TASKS TO PERFORM:
A - Answer these questions from the page on the Nas and Biggie beef:
(i) Whose name follows "Words by"?
(ii) What did Nas burst onto the scene with?
(iii) In the second lyric, on which tape did Ghostface say it?
B - From the page on the Nas and Biggie beef, echo the part that opens with the words containing "Words by Jesse" and closes with "really been considered.".
C - Does each statement agree with the page on the Nas and Biggie beef? Answer yes or no and quote the deciding words.
(i) The writer discussed the song earlier in a post titled "King Without a Crown."
(ii) Before this song, a beef between Nas and Biggie had been widely speculated about.
(iii) In the second lyric, Rae says that BIG would do the same thing out in Shaolin.

PAGE EXTRACT:
“Y’all don’t know about my Biggie wars/ Who you thought ‘Kick in the Door’ was for?/ But that’s my heart, Y’all still trippin off that Jigga shit…”

“BIG was ahead of his time, him and Raekwon my niggas/ But dig it, they couldn’t get along/That’s when Ghostface said it on the Purple tape/ Bad Boy biting Nas album come awake/ BIG told me Rae was stealing my slang/ And Rae told me out in Shaolin BIG would do the same thing.”

Great Read and a Must Read. More about the Nas and Biggie beef after the jump…..

Words by Jesse Hagen

This lyric and the whole song really (which I talked about earlier in my “King Without a Crown” post), pulled back the curtain to reveal a lot of what Nas had been going through since he burst onto the scene with Illmatic. Up until “Last Real N***a Alive,” speculation about a beef between Nas and Biggie hadn’t really been considered.

DATA UNDER STUDY:
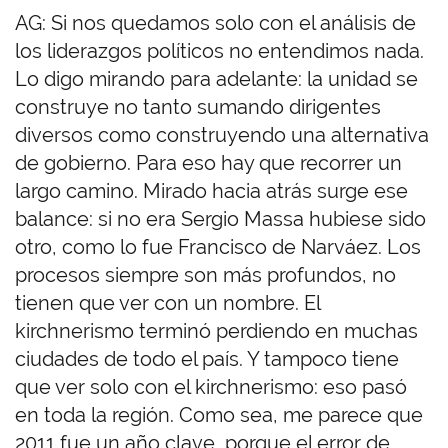
AG: Si nos quedamos solo con el análisis de
los liderazgos políticos no entendimos nada.
Lo digo mirando para adelante: la unidad se
construye no tanto sumando dirigentes
diversos como construyendo una alternativa
de gobierno. Para eso hay que recorrer un
largo camino. Mirado hacia atrás surge ese
balance: si no era Sergio Massa hubiese sido
otro, como lo fue Francisco de Narváez. Los
procesos siempre son más profundos, no
tienen que ver con un nombre. El
kirchnerismo terminó perdiendo en muchas
ciudades de todo el país. Y tampoco tiene
que ver solo con el kirchnerismo: eso pasó
en toda la región. Como sea, me parece que
2011 fue un año clave, porque el error de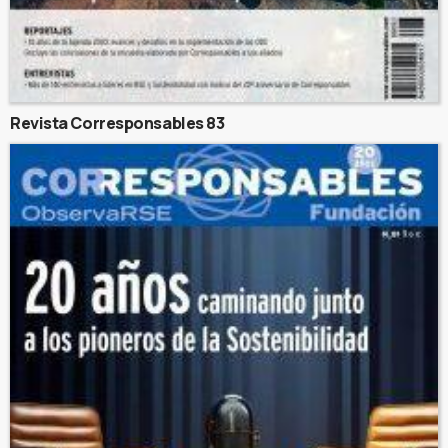
Revista Corresponsables 83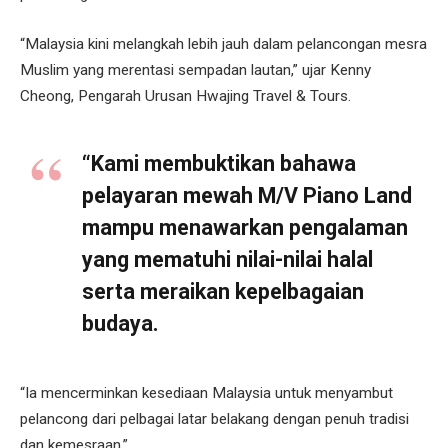
“Malaysia kini melangkah lebih jauh dalam pelancongan mesra
Muslim yang merentasi sempadan lautan,” ujar Kenny
Cheong, Pengarah Urusan Hwajing Travel & Tours.
“Kami membuktikan bahawa
pelayaran mewah M/V Piano Land
mampu menawarkan pengalaman
yang mematuhi nilai-nilai halal
serta meraikan kepelbagaian
budaya.
“Ia mencerminkan kesediaan Malaysia untuk menyambut
pelancong dari pelbagai latar belakang dengan penuh tradisi
dan kemesraan.”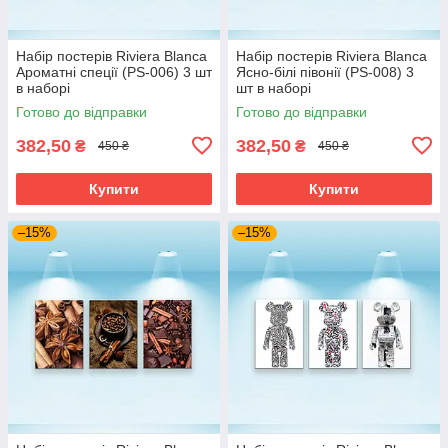
Набір постерів Riviera Blanca
Набір постерів Riviera Blanca
Ароматні спеції (PS-006) 3 шт
Ясно-білі півонії (PS-008) 3
в наборі
шт в наборі
Готово до відправки
Готово до відправки
382,50
382,50
₴
₴
450 ₴
450 ₴
Купити
Купити
–15%
–15%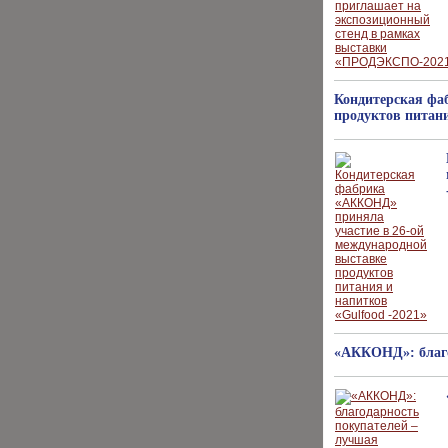
Кондитерская фа
продуктов питани
«АККОНД»: благо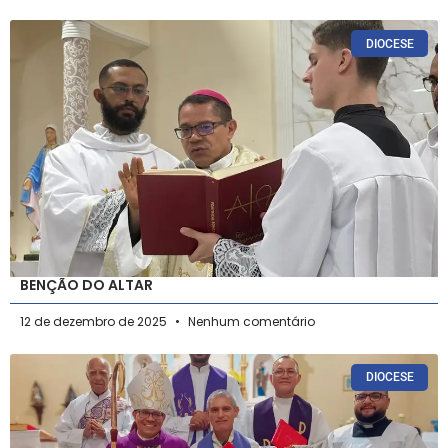
DIOCESE
BENÇÃO DO ALTAR
12 de dezembro de 2025
Nenhum comentário
DIOCESE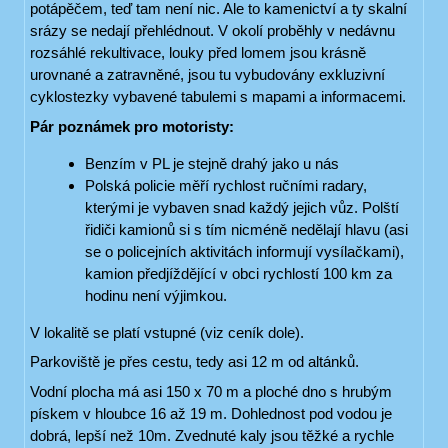
potápěčem, teď tam není nic. Ale to kamenictví a ty skalní
srázy se nedají přehlédnout. V okolí proběhly v nedávnu
rozsáhlé rekultivace, louky před lomem jsou krásně
urovnané a zatravněné, jsou tu vybudovány exkluzivní
cyklostezky vybavené tabulemi s mapami a informacemi.
Pár poznámek pro motoristy:
Benzím v PL je stejně drahý jako u nás
Polská policie měří rychlost ručními radary,
kterými je vybaven snad každý jejich vůz. Polští
řidiči kamionů si s tím nicméně nedělají hlavu (asi
se o policejních aktivitách informují vysílačkami),
kamion předjíždějící v obci rychlostí 100 km za
hodinu není výjimkou.
V lokalitě se platí vstupné (viz ceník dole).
Parkoviště je přes cestu, tedy asi 12 m od altánků.
Vodní plocha má asi 150 x 70 m a ploché dno s hrubým
pískem v hloubce 16 až 19 m. Dohlednost pod vodou je
dobrá, lepší než 10m. Zvednuté kaly jsou těžké a rychle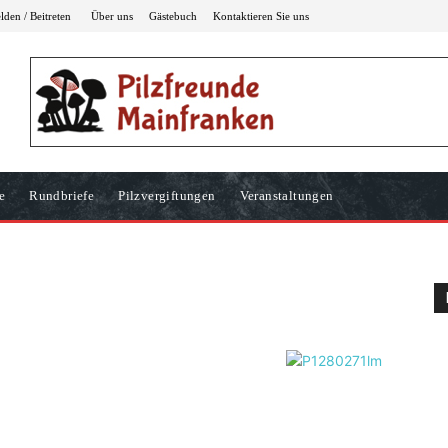
den / Beitreten
Über uns
Gästebuch
Kontaktieren Sie uns
e
Rundbriefe
Pilzvergiftungen
Veranstaltungen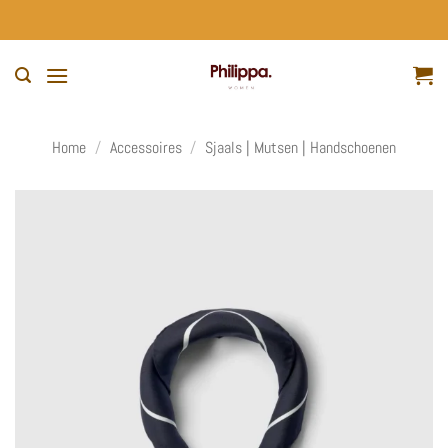
Ga
naar
inhoud
Home
/
Accessoires
/
Sjaals | Mutsen | Handschoenen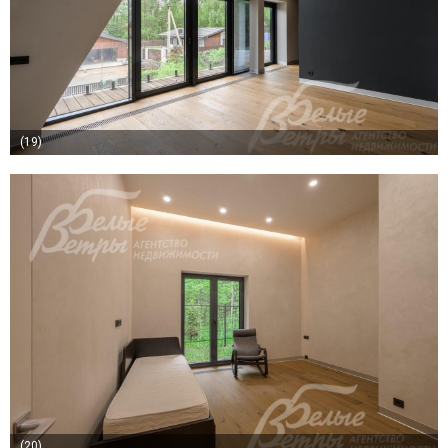
(19)
(20)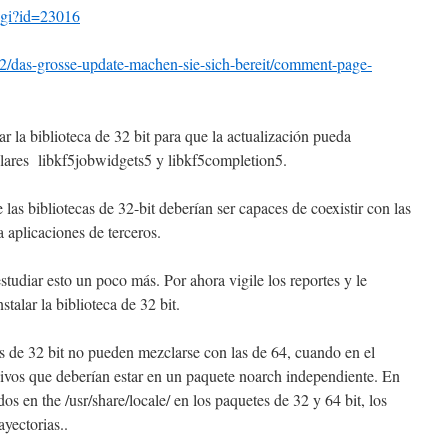
cgi?id=23016
12/das-grosse-update-machen-sie-sich-bereit/comment-page-
r la biblioteca de 32 bit para que la actualización pueda
ulares libkf5jobwidgets5 y libkf5completion5.
 las bibliotecas de 32-bit deberían ser capaces de coexistir con las
a aplicaciones de terceros.
estudiar esto un poco más. Por ahora vigile los reportes y le
talar la biblioteca de 32 bit.
as de 32 bit no pueden mezclarse con las de 64, cuando en el
chivos que deberían estar en un paquete noarch independiente. En
os en the /usr/share/locale/ en los paquetes de 32 y 64 bit, los
ayectorias..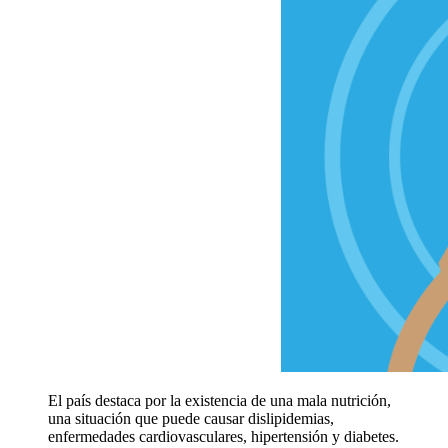
El país destaca por la existencia de una mala nutrición,
una situación que puede causar dislipidemias,
enfermedades cardiovasculares, hipertensión y diabetes.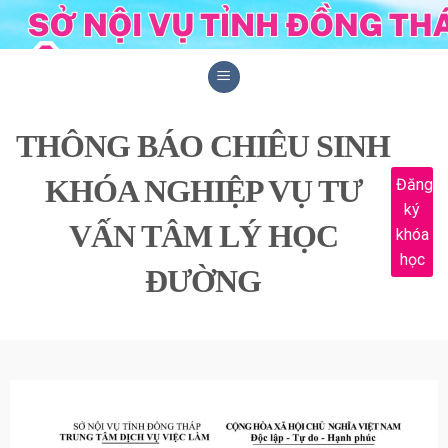
Skip
to
content
THÔNG BÁO CHIÊU SINH
KHÓA NGHIỆP VỤ TƯ
Đăng
ký
VẤN TÂM LÝ HỌC
khóa
học
ĐƯỜNG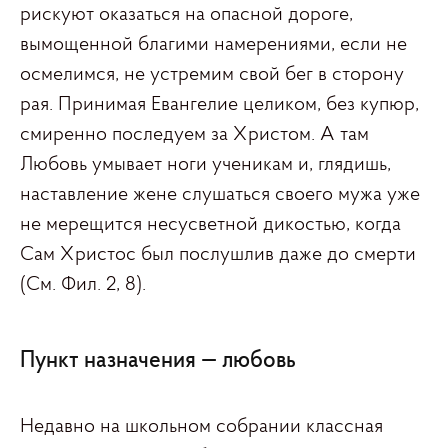
рискуют оказаться на опасной дороге,
вымощенной благими намерениями, если не
осмелимся, не устремим свой бег в сторону
рая. Принимая Евангелие целиком, без купюр,
смиренно последуем за Христом. А там
Любовь умывает ноги ученикам и, глядишь,
наставление жене слушаться своего мужа уже
не мерещится несусветной дикостью, когда
Сам Христос был послушлив даже до смерти
(См. Фил. 2, 8).
Пункт назначения — любовь
Недавно на школьном собрании классная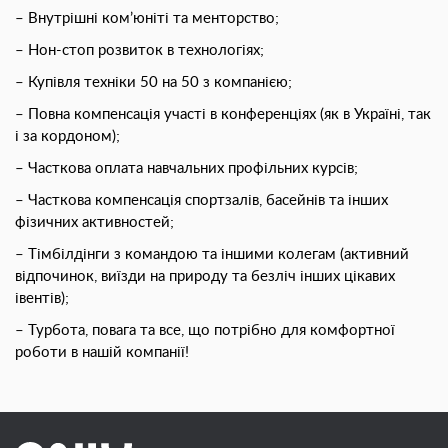
– Внутрішні ком’юніті та менторство;
– Нон-стоп розвиток в технологіях;
– Купівля техніки 50 на 50 з компанією;
– Повна компенсація участі в конференціях (як в Україні, так
і за кордоном);
– Часткова оплата навчальних профільних курсів;
– Часткова компенсація спортзалів, басейнів та інших
фізичних активностей;
– Тімбілдінги з командою та іншими колегам (активний
відпочинок, виїзди на природу та безліч інших цікавих
івентів);
– Турбота, повага та все, що потрібно для комфортної
роботи в нашій компанії!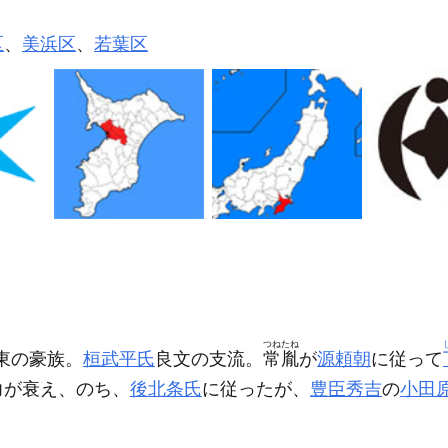
区
、
美浜区
、
若葉区
つねたね
東の豪族。
桓武平氏
良文の支流。
常胤
が
源頼朝
に従って
力が衰え、のち、
後北条氏
に従ったが、
豊臣秀吉
の
小田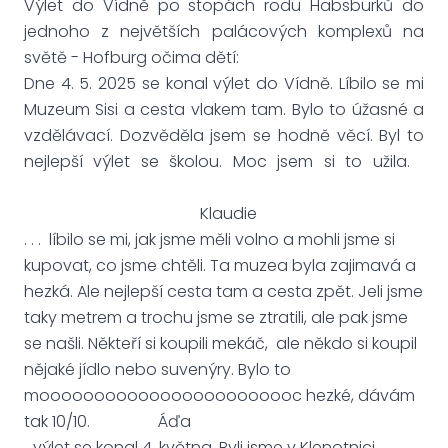
Výlet do Vídně po stopách rodu Habsburků do
jednoho z největších palácových komplexů na
světě - Hofburg očima dětí:
Dne 4. 5. 2025 se konal výlet do Vídně. Líbilo se mi
Muzeum Sisi a cesta vlakem tam. Bylo to úžasné a
vzdělávací. Dozvěděla jsem se hodně věcí. Byl to
nejlepší výlet se školou. Moc jsem si to užila.
Klaudie
. . . líbilo se mi, jak jsme měli volno a mohli jsme si
kupovat, co jsme chtěli. Ta muzea byla zajimavá a
hezká. Ale nejlepší cesta tam a cesta zpět. Jeli jsme
taky metrem a trochu jsme se ztratili, ale pak jsme
se našli. Někteří si koupili mekáč, ale někdo si koupil
nějaké jídlo nebo suvenýry. Bylo to
moooooooooooooooooooooooc hezké, dávám
tak 10/10. Áďa
...výlet se konal 4. května. Byli jsme v Klenotnici,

ANSWERS TO THIS EXERCISE:
A -
(i) Jesse Hagen
(ii) Illmatic
(iii) The Purple tape

B -
Words by Jesse Hagen

This lyric and the whole song really (which I talked about earlier in my “King Without a Crown” post), pulled back the curtain to reveal a lot of what Nas had been going through since he burst onto the scene with Illmatic. Up until “Last Real N***a Alive,” speculation about a beef between Nas and Biggie hadn’t really been considered.

C -
(i) Yes: "which I talked about earlier in my “King Without a Crown” post"
(ii) No: "speculation about a beef between Nas and Biggie hadn’t really been considered."
(iii) Yes: "And Rae told me out in Shaolin BIG would do the same thing."